Another project on which CXL is planned to be used is the RISER. So RISER will develop the first all-European RISC-V cloud server infrastructure. And this is still to increase the Europe independence in that respect. So it will take the technology that we develop both on the general-purpose processor and on the accelerator processor. So we'll develop two boards in that respect, in that project. One board will be a PCIe acceleration board and another will be a server board. And with the PCIe acceleration board, we want to test or evaluate some very computer demanding processes like data compression, decompression, and also machine learning and AI will be evaluated in that respect. And in this project, here we have the RISER accelerator and the plan is to use CXL type 2 as the cache current chip-to-chip links. So the plan is to deliver some open hardware and for that we want to bet on standard and CXL is seen as the standard that we should use for that type of use case.

Okay, so now let's see how it will work in the details in terms of topology. So we have our Rhea-based server on which the application will be executing and we have a collection of accelerators. So here I represented three but there may be less or more accelerator board in the neighborhood of the Rhea server. So within each accelerator, there will be a tightly coupled EUPILOT chips forming a NUMA node and all these accelerators will be connected to the Rhea through CXL and in this context we will establish or leverage the cache coherency so that we eliminate or we reduce the data movement between memory.

And interestingly, we also have a low-power and low-latency chip-to-chip interconnects between the EUPILOT. So currently it's internal technology but I think that peer-to-peer communication taken from CXL3 could be used in that respect in the future. When it comes to having to have more accelerator in the neighborhood and more than the Rhea and support natively, then in this case we plan to use CXL switches and this will allow us to connect more devices, more accelerator device and distribute more efficiently the workload of the application between those accelerators. So that's really what we want to do. It's quite simple in theory and I think we just take a few bits of CXL and also the message I want to give is that in the description of action, meaning all the spec that we receive from the European stakeholders, they consider that CXL is available on the shelf and they think that CXL type 1, type 2 is something that is already ready and we can start developing on. In this configuration also, what we will look into is the effect of the switch latency on the workload because as you know, by using switch we are adding an op and that may have an impact on the latency.

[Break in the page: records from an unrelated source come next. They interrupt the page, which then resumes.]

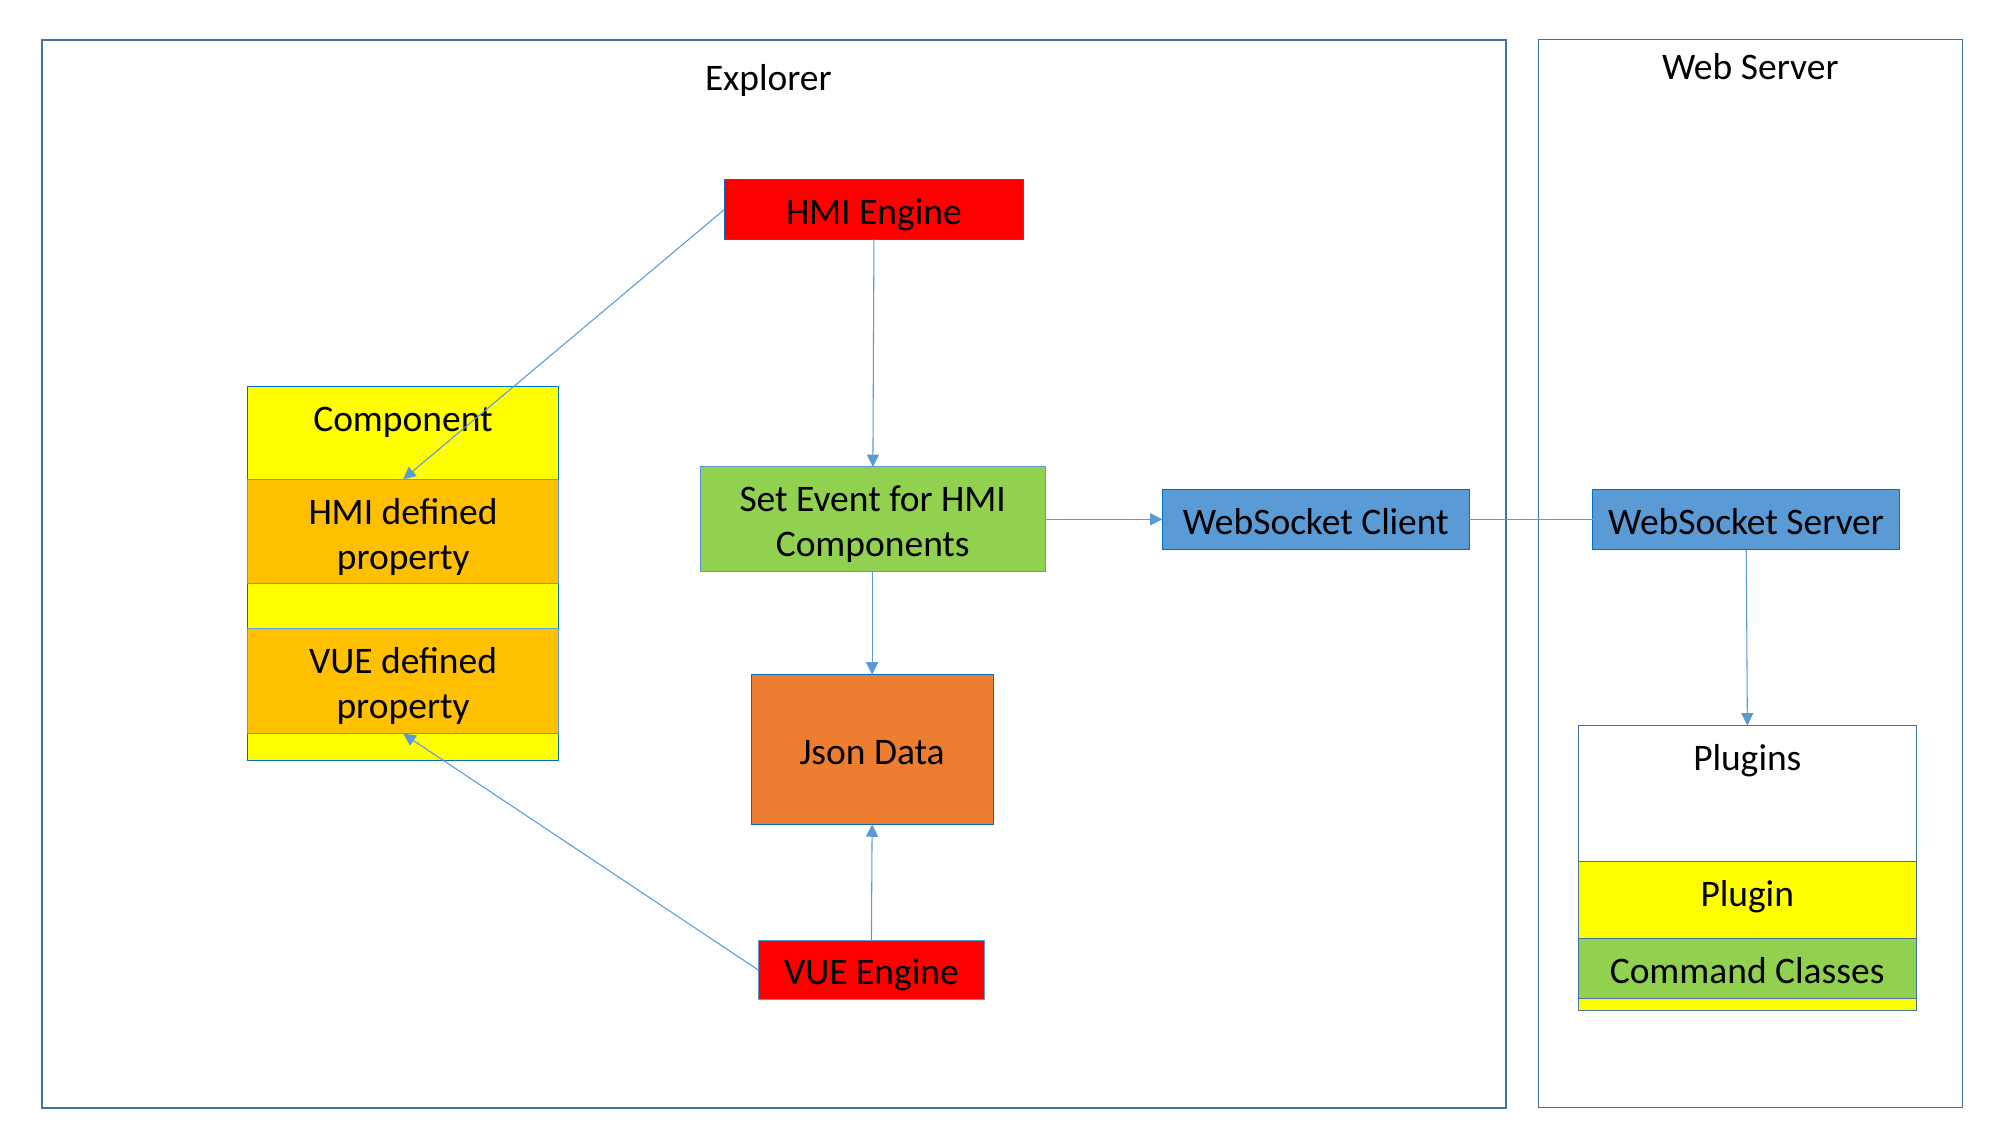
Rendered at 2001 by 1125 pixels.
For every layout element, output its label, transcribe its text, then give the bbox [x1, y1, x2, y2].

text_box Plugins [1578, 725, 1917, 861]
text_box Plugin [1578, 861, 1917, 938]
text_box Set Event for HMI Components [700, 466, 1046, 572]
text_box WebSocket Server [1592, 489, 1900, 550]
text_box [403, 734, 759, 971]
text_box Command Classes [1578, 938, 1917, 999]
subtitle Web Server [1538, 39, 1963, 1108]
text_box [93, 1109, 742, 1115]
text_box Plugin [1578, 999, 1917, 1011]
text_box Explorer [690, 45, 1001, 106]
text_box WebSocket Client [1162, 489, 1470, 550]
text_box Json Data [751, 674, 994, 825]
text_box HMI defined property [247, 479, 559, 584]
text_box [403, 209, 725, 480]
text_box VUE Engine [758, 940, 985, 1000]
text_box [41, 39, 1507, 1109]
text_box HMI Engine [724, 179, 1024, 240]
text_box VUE defined property [247, 628, 559, 734]
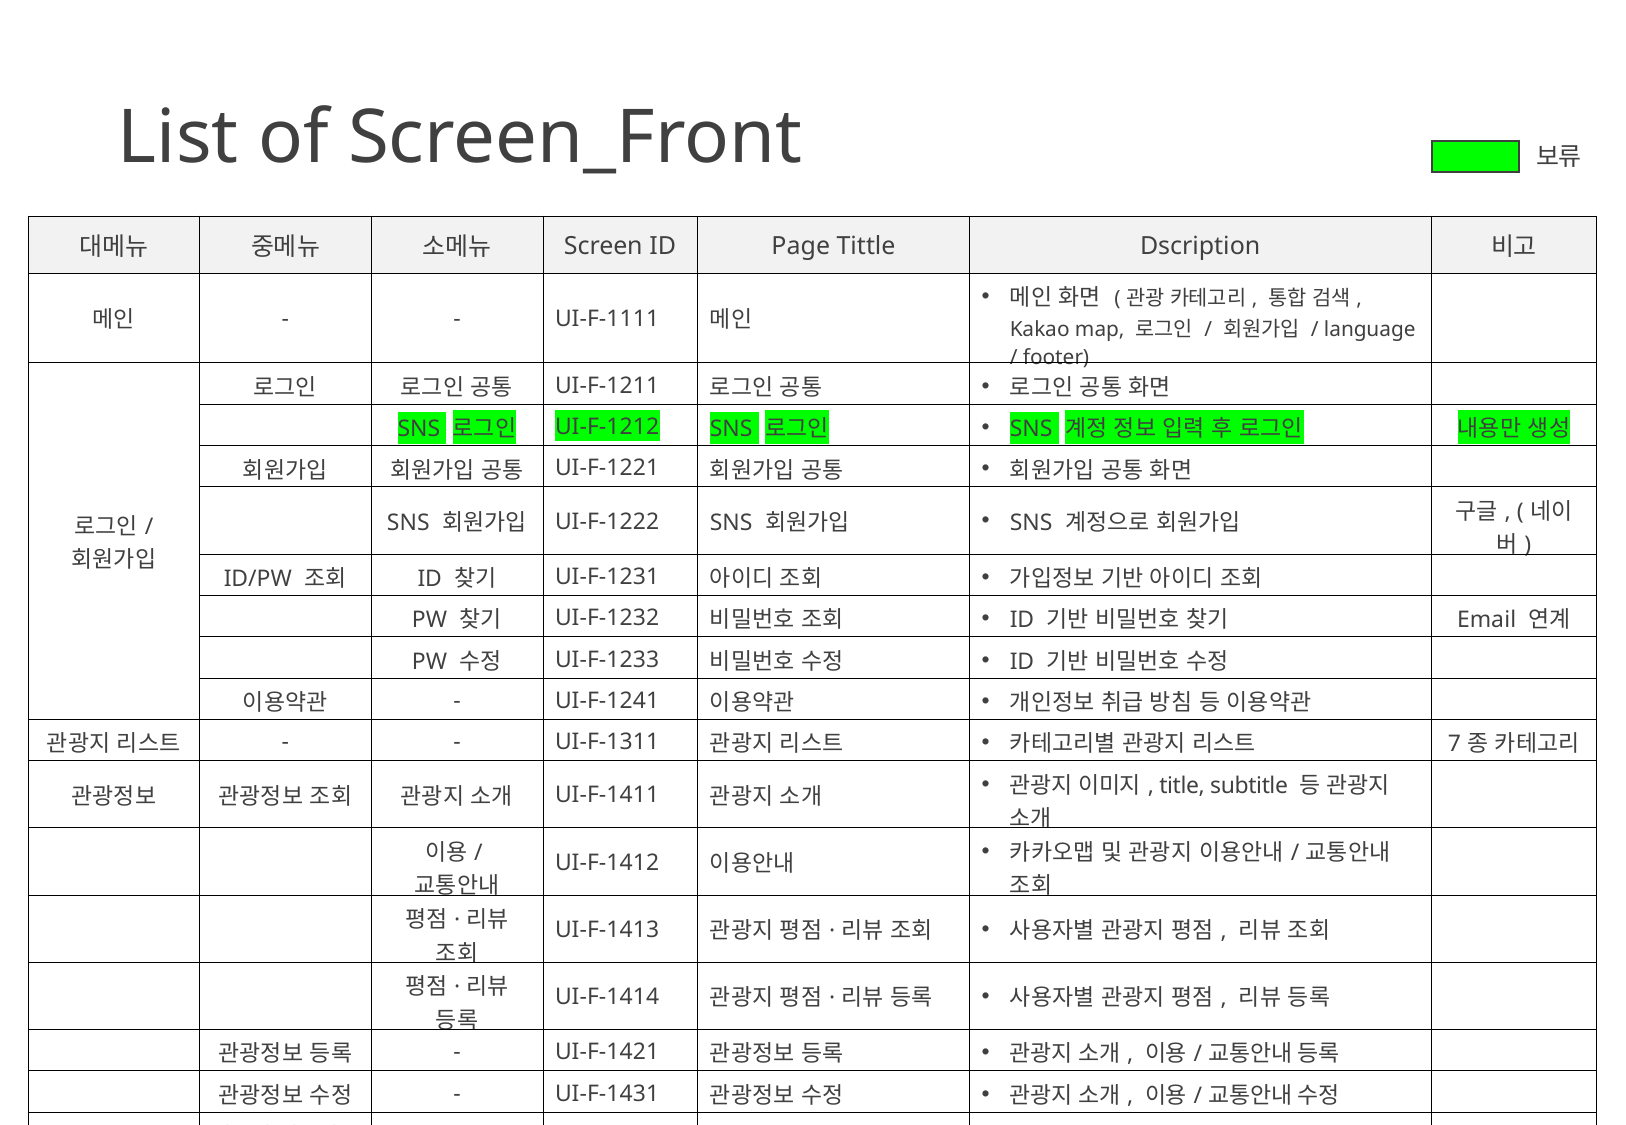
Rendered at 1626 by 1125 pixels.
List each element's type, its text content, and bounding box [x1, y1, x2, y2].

table_cell 메인 [29, 274, 199, 362]
table_cell 회원가입 공통 [698, 446, 969, 486]
table_cell 관광지 소개 [698, 761, 969, 827]
table_cell UI-F-1221 [544, 446, 697, 486]
table_header 대메뉴 [29, 217, 199, 273]
table_cell 카테고리별 관광지 리스트 [970, 720, 1431, 760]
table_cell UI-F-1211 [544, 363, 697, 404]
table_header Dscription [970, 217, 1431, 273]
table_cell PW 찾기 [372, 596, 543, 636]
table_cell 관광지 소개, 이용/교통안내 수정 [970, 1071, 1431, 1112]
table_cell [29, 963, 199, 1029]
table_cell - [372, 274, 543, 362]
table_cell UI-F-1222 [544, 487, 697, 554]
table_cell UI-F-1412 [544, 828, 697, 895]
table_cell UI-F-1431 [544, 1071, 697, 1112]
table_cell [29, 896, 199, 962]
table_cell 관광정보 수정 [698, 1071, 969, 1112]
table_cell 로그인 공통 화면 [970, 363, 1431, 404]
table_cell 관광정보 조회 [200, 761, 371, 827]
table_cell - [372, 1071, 543, 1112]
table_cell [1432, 828, 1596, 895]
table_cell [1432, 896, 1596, 962]
table_cell Email 연계 [1432, 596, 1596, 636]
table_cell 메인 화면 (관광 카테고리, 통합 검색, Kakao map, 로그인 / 회원가입 / language / footer) [970, 274, 1431, 362]
table_cell UI-F-1511 [544, 1113, 697, 1125]
table_cell - [372, 679, 543, 719]
table_cell 이용약관 [698, 679, 969, 719]
table_cell [1432, 637, 1596, 678]
table_cell SNS 회원가입 [372, 487, 543, 554]
table_cell 사용자별 관광지 평점, 리뷰 조회 [970, 896, 1431, 962]
text_box 보류 [1521, 133, 1597, 179]
table_header Screen ID [544, 217, 697, 273]
table_cell ID 기반 비밀번호 수정 [970, 637, 1431, 678]
table_cell 평점·리뷰 등록 [372, 963, 543, 1029]
table_cell 로그인/ 회원가입 [29, 363, 199, 719]
table_cell [200, 405, 371, 445]
table_cell 사용자 기본정보 [200, 1113, 371, 1125]
table_cell 평점·리뷰 조회 [372, 896, 543, 962]
table_cell [1432, 761, 1596, 827]
table_cell - [372, 1113, 543, 1125]
table_cell 7종 카테고리 [1432, 720, 1596, 760]
table_cell 회원가입 공통 [372, 446, 543, 486]
table_cell 메인 [698, 274, 969, 362]
table_cell [1432, 1030, 1596, 1070]
table_cell UI-F-1233 [544, 637, 697, 678]
table_cell [1432, 1113, 1596, 1125]
table_cell 개인정보 취급 방침 등 이용약관 [970, 679, 1431, 719]
table_cell 관광지 평점·리뷰 조회 [698, 896, 969, 962]
table_cell [1432, 1071, 1596, 1112]
table_cell 이용/교통안내 [372, 828, 543, 895]
table_cell [200, 828, 371, 895]
table_header Page Tittle [698, 217, 969, 273]
table_cell 비밀번호 수정 [698, 637, 969, 678]
table_cell - [200, 274, 371, 362]
table_cell 가입정보 기반 아이디 조회 [970, 555, 1431, 595]
text_box List of Screen_Front [103, 80, 819, 185]
table_cell UI-F-1212 [544, 405, 697, 445]
table_cell 관광지 리스트 [29, 720, 199, 760]
table_cell ID 기반 비밀번호 찾기 [970, 596, 1431, 636]
table_cell [1432, 274, 1596, 362]
table_cell UI-F-1413 [544, 896, 697, 962]
table_cell UI-F-1232 [544, 596, 697, 636]
table_cell UI-F-1231 [544, 555, 697, 595]
table_cell 관광지 소개, 이용/교통안내 등록 [970, 1030, 1431, 1070]
table_cell 관광정보 등록 [200, 1030, 371, 1070]
table_cell UI-F-1421 [544, 1030, 697, 1070]
table_cell UI-F-1414 [544, 963, 697, 1029]
table_cell PW 수정 [372, 637, 543, 678]
table_cell 비밀번호 조회 [698, 596, 969, 636]
table_cell 회원가입 공통 화면 [970, 446, 1431, 486]
table_cell [200, 896, 371, 962]
table_cell 로그인 공통 [372, 363, 543, 404]
table_cell 회원가입 [200, 446, 371, 486]
table_cell 로그인 [200, 363, 371, 404]
table_cell 관광지 리스트 [698, 720, 969, 760]
table_cell 관광지 이미지, title, subtitle 등 관광지 소개 [970, 761, 1431, 827]
table_cell 카카오맵 및 관광지 이용안내/교통안내 조회 [970, 828, 1431, 895]
table_header 소메뉴 [372, 217, 543, 273]
table_cell UI-F-1111 [544, 274, 697, 362]
table_cell SNS 로그인 [698, 405, 969, 445]
table_cell [29, 1030, 199, 1070]
table_cell [200, 963, 371, 1029]
table_cell [200, 487, 371, 554]
table_cell [200, 637, 371, 678]
table_cell [1432, 963, 1596, 1029]
table_cell SNS 로그인 [372, 405, 543, 445]
table_cell UI-F-1241 [544, 679, 697, 719]
table_cell 사용자별 관광지 평점, 리뷰 등록 [970, 963, 1431, 1029]
table_cell SNS 계정 정보 입력 후 로그인 [970, 405, 1431, 445]
table_cell UI-F-1411 [544, 761, 697, 827]
table_cell [200, 596, 371, 636]
table_cell 관광정보 수정 [200, 1071, 371, 1112]
table_cell ID 찾기 [372, 555, 543, 595]
text_box [1431, 140, 1520, 173]
table_cell [1432, 363, 1596, 404]
table_cell [29, 1071, 199, 1112]
table_cell SNS 계정으로 회원가입 [970, 487, 1431, 554]
table_cell [1432, 446, 1596, 486]
table_cell 이용약관 [200, 679, 371, 719]
table_cell 아이디 조회 [698, 555, 969, 595]
table_cell - [200, 720, 371, 760]
table_cell 이용안내 [698, 828, 969, 895]
table_cell 관광정보 [29, 761, 199, 827]
table_cell 구글, (네이버) [1432, 487, 1596, 554]
table_header 중메뉴 [200, 217, 371, 273]
table_header 비고 [1432, 217, 1596, 273]
table_cell 회원정보 조회 [970, 1113, 1431, 1125]
table_cell ID/PW 조회 [200, 555, 371, 595]
table_cell 관광정보 등록 [698, 1030, 969, 1070]
table_cell My Page [29, 1113, 199, 1125]
table_cell 내용만 생성 [1432, 405, 1596, 445]
table_cell [1432, 555, 1596, 595]
table_cell - [372, 1030, 543, 1070]
table_cell - [372, 720, 543, 760]
table_cell 관광지 평점·리뷰 등록 [698, 963, 969, 1029]
table_cell 회원정보 조회 [698, 1113, 969, 1125]
table_cell SNS 회원가입 [698, 487, 969, 554]
table_cell UI-F-1311 [544, 720, 697, 760]
table_cell 관광지 소개 [372, 761, 543, 827]
table_cell 로그인 공통 [698, 363, 969, 404]
table_cell [1432, 679, 1596, 719]
table_cell [29, 828, 199, 895]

Okay, so that's my concluding slide and I want to pass a message that European HPC can be considered as a relevant market fraction for the CXL cache coherency use case, not only for the memory disaggregation but cache coherency is really something we want to bet on. But as much as we go into the project and when we start the implementation specification and the implementation steps, we figure out that the reality is not really aligned with the expectation. It's the fact that there is no effective industry implementation of CXL type 2 and not even type 1 in the market. And also discussing with the partner, we feel that the feedback is lukewarm on CXL type 2 and that's really a worry for us and our partner in the European ecosystem. And we see that the slow and late takeoff of CXL type 1 and type 2 may affect the success and the dissemination of our project, so we hope that we can accelerate all this and maybe find some gap filler solution. So you mentioned your Gismo project, that's maybe something that could make sense and we can fill the gap. Also what we see is that if CXL supports only memory expansion, then it will be only dedicated to the cloud market. And at SiPearl, we really encourage initiative on type 1 and type 2 in the support of the European HPC and we want that CXL really becomes the Swiss army knife and not only the single blade add-on. So that's our view. Maybe it needs to be corrected and I'm happy to hear your feedback on it. So with the message that as Europeans we think that CXL is a standard we should go and we will make sure that it happens.